Pavel Ustinov russia actor
© Sputnik/Vitaly BelousovPavel Ustinov awaits his verdict on Monday.
Russia's most prominent journalists, pop stars, and actors claim actor Pavel Ustinov has suffered a miscarriage of justice. He was convicted of injuring a cop at an anti-government protest, despite videos suggesting his innocence.

"It is impossible to stay silent. You cannot put an innocent man in jail," actress Julia Snigir wrote on Facebook.

"The cynicism with which this was carried out could touch any of us," actor and director Danila Kozlovsky posted on Instagram.

"Injustice brings down governments," wrote RT's editor-in-chief Margarita Simonyan on Twitter.

Many simply shared an identical visual message made in support of Ustinov, 23, on their social media accounts with personal message of support.

The coordinated online protest is particularly notable as it has united both traditional opposition figures, with mostly online followings, and mainstream TV personalities and media figures traditionally loyal to the government. The collective following of those who posted on social media about the case numbers in the tens of millions.

On Monday, a Moscow court sentenced Ustinov to three and a half years in a corrective colony for causing physical and moral injuries to Aleksandr Lyagin, a riot police officer who helped detain him during the unsanctioned protests in the Russian capital on August 3.

Sergeant Lyagin told the judge that he spent 20 days in a Moscow hospital with a dislocated shoulder, and had written statements confirming his injuries from doctors and other law enforcement officials present during the demonstration, at which 600 people were detained.

Ustinov pleaded not guilty, saying that he had merely been a bystander during the protests, which had been organized in response to the disqualification of scores of opposition candidates from city assembly elections. He insisted that he neither swore at security officials, nor attempted to resist arrest.

Videos shot by multiple cameras present at the demonstration appear to corroborate his story.

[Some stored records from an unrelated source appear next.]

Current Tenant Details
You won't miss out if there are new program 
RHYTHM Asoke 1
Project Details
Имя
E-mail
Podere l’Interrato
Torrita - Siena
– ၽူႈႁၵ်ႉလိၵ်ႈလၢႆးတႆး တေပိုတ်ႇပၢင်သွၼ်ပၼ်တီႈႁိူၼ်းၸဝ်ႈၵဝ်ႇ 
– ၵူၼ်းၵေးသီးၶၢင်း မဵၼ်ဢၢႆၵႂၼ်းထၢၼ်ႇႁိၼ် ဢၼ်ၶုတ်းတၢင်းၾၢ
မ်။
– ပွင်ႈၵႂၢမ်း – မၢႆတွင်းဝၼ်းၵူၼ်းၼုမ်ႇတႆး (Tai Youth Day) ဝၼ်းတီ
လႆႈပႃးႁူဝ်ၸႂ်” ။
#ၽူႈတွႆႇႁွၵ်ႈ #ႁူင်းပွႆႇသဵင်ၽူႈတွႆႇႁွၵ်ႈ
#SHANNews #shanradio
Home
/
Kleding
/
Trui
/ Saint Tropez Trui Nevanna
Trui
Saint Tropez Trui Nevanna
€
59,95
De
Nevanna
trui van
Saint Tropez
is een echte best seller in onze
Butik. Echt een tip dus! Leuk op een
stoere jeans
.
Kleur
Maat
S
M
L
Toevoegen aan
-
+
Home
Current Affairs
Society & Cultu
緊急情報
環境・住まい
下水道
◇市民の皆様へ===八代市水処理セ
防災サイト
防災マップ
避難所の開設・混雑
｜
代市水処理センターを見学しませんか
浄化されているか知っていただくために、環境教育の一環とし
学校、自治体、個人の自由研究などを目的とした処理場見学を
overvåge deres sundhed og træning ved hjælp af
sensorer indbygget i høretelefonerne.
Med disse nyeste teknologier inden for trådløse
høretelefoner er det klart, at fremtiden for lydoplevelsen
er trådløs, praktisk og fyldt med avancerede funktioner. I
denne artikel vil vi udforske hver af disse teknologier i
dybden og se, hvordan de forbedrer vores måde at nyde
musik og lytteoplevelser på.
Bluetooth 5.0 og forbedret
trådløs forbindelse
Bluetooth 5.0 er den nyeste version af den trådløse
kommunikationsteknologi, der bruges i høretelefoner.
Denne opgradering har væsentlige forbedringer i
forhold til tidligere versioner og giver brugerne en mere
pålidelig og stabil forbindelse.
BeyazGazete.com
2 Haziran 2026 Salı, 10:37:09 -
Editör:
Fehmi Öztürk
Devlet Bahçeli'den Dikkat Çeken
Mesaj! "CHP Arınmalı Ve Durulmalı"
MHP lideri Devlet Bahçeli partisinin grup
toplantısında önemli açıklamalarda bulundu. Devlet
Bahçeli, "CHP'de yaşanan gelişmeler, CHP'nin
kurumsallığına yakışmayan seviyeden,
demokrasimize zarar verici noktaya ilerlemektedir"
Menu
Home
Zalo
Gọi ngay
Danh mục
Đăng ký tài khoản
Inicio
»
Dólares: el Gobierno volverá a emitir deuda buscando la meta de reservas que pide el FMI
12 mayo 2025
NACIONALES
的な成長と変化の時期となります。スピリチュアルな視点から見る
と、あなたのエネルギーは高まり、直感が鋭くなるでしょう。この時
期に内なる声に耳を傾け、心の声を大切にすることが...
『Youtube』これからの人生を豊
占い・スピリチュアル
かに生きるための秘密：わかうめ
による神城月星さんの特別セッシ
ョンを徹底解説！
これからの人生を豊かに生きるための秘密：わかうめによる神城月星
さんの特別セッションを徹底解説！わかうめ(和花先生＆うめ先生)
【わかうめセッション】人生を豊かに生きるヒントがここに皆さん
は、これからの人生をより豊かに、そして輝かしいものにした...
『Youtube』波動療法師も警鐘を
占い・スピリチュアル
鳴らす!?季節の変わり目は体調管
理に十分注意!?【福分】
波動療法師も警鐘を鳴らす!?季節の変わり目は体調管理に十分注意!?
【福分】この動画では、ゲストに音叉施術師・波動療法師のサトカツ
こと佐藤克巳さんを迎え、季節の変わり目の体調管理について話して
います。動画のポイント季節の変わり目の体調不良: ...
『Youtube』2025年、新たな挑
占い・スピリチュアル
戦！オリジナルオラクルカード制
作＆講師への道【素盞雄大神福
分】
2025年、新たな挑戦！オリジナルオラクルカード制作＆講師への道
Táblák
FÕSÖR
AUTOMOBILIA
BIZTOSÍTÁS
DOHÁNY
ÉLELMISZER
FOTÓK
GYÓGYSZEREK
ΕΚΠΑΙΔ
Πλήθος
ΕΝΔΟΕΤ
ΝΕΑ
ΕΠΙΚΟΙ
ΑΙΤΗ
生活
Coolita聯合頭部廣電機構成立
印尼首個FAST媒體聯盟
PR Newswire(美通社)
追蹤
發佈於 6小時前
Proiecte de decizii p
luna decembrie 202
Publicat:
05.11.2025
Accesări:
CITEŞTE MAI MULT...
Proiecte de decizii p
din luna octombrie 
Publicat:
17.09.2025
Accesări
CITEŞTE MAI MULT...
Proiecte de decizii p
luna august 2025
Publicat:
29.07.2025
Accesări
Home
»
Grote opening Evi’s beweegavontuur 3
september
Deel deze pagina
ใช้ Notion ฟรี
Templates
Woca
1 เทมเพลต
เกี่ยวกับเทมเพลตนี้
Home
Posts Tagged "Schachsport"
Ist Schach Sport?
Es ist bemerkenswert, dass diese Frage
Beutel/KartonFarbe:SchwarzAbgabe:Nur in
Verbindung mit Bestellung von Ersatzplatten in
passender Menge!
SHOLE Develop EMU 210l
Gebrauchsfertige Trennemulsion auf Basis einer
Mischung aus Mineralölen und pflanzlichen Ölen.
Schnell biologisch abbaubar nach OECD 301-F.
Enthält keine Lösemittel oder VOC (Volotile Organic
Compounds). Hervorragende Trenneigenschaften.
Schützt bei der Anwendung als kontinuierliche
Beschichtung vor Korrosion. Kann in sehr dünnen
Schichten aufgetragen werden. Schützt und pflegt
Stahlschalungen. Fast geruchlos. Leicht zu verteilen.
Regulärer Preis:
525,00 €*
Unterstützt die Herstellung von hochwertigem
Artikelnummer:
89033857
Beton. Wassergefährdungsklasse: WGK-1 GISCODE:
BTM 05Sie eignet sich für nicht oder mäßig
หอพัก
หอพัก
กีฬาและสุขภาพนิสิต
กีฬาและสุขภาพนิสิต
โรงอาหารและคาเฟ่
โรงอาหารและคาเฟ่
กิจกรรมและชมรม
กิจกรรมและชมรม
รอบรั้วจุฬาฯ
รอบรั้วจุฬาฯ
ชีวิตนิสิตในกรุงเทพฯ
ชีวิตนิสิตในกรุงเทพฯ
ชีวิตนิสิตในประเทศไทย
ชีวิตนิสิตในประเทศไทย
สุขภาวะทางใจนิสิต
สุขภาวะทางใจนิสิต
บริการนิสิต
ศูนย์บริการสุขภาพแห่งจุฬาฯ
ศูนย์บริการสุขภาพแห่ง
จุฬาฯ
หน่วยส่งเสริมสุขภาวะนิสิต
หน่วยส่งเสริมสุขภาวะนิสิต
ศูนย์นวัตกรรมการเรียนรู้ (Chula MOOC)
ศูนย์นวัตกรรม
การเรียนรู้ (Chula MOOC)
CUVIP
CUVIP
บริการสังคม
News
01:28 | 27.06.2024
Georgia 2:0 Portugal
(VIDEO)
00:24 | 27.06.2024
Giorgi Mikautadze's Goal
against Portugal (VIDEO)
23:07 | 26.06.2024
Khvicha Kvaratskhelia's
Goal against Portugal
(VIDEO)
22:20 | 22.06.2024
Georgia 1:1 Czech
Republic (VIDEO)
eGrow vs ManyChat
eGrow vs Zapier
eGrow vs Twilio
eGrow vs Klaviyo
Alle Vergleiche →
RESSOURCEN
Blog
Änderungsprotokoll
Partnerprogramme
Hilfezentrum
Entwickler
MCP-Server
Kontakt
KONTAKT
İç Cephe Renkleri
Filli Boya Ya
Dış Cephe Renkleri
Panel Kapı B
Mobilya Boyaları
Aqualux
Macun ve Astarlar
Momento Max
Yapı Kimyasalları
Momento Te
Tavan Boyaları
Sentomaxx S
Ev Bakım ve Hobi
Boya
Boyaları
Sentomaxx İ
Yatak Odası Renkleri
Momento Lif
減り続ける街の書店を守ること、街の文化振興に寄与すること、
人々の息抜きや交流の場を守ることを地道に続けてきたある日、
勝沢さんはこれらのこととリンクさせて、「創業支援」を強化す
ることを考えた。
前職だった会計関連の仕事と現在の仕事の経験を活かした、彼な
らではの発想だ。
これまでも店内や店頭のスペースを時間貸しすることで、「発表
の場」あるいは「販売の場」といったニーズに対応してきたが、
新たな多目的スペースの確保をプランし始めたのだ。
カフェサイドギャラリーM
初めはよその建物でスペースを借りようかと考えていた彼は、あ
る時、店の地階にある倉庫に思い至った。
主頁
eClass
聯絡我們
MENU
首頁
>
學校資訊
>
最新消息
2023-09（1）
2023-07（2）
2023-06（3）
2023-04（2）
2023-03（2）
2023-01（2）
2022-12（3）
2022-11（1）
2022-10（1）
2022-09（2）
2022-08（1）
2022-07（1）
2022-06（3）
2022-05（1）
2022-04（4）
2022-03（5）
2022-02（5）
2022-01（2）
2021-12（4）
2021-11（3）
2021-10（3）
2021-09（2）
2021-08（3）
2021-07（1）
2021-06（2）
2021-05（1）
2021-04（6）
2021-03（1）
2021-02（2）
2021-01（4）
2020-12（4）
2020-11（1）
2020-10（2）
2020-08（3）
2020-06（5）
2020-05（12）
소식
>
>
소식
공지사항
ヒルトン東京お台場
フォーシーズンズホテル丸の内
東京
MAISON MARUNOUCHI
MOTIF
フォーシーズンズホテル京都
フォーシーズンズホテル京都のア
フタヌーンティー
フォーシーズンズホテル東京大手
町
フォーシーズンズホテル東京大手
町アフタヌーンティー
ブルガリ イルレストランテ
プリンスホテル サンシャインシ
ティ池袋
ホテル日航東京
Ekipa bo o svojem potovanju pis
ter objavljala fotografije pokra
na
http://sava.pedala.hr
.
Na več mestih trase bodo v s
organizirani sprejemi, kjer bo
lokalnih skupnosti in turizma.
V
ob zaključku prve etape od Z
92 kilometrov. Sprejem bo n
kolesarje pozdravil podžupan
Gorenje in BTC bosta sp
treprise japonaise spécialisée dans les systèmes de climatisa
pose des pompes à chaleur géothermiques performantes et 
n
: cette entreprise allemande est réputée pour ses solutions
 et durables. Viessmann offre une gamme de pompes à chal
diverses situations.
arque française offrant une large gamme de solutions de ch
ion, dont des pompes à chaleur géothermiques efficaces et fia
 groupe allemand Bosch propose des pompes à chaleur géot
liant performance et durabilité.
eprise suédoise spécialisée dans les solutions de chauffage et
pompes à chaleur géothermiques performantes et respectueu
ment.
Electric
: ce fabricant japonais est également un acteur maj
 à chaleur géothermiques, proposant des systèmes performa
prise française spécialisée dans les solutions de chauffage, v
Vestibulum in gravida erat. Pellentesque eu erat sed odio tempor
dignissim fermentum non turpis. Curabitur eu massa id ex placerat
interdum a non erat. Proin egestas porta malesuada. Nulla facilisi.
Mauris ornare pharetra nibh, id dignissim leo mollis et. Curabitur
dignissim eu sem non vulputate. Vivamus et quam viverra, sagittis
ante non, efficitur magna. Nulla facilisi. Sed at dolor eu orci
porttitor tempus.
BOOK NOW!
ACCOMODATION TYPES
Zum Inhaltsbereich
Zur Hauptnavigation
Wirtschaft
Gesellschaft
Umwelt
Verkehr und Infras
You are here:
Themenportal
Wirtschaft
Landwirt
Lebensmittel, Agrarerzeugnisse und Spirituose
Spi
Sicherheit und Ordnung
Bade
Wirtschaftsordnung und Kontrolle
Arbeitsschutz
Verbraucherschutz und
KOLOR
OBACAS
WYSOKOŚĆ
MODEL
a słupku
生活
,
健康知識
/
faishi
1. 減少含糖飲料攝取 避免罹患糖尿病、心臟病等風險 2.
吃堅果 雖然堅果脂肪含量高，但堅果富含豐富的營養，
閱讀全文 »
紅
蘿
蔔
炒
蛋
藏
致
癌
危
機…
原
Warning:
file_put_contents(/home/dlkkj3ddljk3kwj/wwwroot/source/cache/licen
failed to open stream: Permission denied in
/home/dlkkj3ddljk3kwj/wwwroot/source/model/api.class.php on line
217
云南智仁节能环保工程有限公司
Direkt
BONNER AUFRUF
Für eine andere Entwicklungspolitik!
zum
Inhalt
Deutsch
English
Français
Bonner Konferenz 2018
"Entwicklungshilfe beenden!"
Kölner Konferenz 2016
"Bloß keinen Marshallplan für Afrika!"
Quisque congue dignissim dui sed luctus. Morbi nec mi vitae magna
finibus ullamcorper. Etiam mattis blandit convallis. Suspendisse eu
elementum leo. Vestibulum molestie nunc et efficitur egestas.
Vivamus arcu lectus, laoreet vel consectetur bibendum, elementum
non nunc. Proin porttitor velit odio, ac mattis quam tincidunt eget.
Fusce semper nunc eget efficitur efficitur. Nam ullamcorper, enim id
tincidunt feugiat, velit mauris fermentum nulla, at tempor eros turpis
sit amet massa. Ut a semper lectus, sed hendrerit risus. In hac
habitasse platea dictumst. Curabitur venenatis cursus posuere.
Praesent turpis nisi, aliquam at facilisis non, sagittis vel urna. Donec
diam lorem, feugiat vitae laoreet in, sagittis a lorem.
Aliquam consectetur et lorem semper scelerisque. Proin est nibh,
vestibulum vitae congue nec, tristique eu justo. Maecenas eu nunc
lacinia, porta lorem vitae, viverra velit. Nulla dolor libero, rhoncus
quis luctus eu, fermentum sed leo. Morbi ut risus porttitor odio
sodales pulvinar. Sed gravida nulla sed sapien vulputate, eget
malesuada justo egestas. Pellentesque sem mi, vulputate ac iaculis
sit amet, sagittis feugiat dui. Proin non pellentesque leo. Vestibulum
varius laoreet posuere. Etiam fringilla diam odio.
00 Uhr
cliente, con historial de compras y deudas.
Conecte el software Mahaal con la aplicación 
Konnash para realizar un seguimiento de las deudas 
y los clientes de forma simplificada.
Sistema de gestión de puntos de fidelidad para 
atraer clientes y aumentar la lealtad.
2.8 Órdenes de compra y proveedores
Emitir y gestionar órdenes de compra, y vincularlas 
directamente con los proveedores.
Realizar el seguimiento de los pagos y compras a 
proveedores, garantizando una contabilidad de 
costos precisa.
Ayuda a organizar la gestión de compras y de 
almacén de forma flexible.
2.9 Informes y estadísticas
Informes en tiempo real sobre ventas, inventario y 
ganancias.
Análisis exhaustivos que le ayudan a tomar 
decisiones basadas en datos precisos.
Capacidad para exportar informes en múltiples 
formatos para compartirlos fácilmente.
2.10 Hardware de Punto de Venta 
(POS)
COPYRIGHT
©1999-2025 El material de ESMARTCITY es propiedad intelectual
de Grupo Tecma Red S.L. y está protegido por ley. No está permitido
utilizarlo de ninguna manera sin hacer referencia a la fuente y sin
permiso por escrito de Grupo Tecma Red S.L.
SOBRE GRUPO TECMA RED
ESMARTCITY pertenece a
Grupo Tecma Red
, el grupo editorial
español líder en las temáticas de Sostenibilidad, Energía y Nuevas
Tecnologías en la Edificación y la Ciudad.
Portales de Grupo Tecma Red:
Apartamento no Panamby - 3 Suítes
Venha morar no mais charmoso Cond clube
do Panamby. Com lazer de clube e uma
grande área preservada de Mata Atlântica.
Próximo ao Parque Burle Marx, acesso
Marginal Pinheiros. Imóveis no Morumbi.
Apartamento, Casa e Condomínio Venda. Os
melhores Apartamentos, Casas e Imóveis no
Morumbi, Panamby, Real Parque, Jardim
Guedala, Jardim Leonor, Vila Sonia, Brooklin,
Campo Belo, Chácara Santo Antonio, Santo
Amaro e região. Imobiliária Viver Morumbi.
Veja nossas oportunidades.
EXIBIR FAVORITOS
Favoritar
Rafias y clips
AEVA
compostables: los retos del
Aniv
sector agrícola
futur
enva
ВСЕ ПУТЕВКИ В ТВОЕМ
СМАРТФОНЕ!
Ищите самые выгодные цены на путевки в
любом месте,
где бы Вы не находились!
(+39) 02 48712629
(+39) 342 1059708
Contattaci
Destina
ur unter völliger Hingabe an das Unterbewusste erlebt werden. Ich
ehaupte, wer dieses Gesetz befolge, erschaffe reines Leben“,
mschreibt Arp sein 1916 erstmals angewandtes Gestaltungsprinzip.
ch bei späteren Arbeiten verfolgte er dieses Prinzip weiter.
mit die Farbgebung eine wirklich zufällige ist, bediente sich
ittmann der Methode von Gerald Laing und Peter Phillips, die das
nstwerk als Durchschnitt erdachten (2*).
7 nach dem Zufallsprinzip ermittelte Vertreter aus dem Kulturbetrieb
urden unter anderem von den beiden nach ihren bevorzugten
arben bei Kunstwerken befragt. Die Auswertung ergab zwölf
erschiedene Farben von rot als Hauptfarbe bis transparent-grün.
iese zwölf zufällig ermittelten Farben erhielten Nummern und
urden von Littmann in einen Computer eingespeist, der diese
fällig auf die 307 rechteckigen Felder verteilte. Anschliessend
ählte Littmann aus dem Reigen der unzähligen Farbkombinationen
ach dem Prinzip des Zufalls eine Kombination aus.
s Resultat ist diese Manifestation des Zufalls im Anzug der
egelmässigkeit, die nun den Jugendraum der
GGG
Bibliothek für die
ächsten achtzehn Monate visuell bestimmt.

Footage shows a four-man armed police patrol moving purposefully through an apparently peaceful crowd in the vicinity of the Kremlin, before abruptly targeting a stationary Ustinov, dragging him across the ground as he attempts to escape, and repeatedly beating him with truncheons, all in view of tens of yellow-vested journalists.

That charges were brought against him despite the existence of video clips, widely viewed on YouTube, created a wave of outrage even prior to the two-day hearing, at which prosecutors demanded a six-year term for Ustinov. Judges refused to accept the video as evidence.

A precedent of effective public protest against miscarriages of justice was also set in June, when a wave of celebrity and online condemnations led to the dropping of the charges against opposition journalist Ivan Golunov. He was arrested for drug possession and distribution, but insisted that the drugs had been planted by law enforcement officials. The officers involved have since been sacked.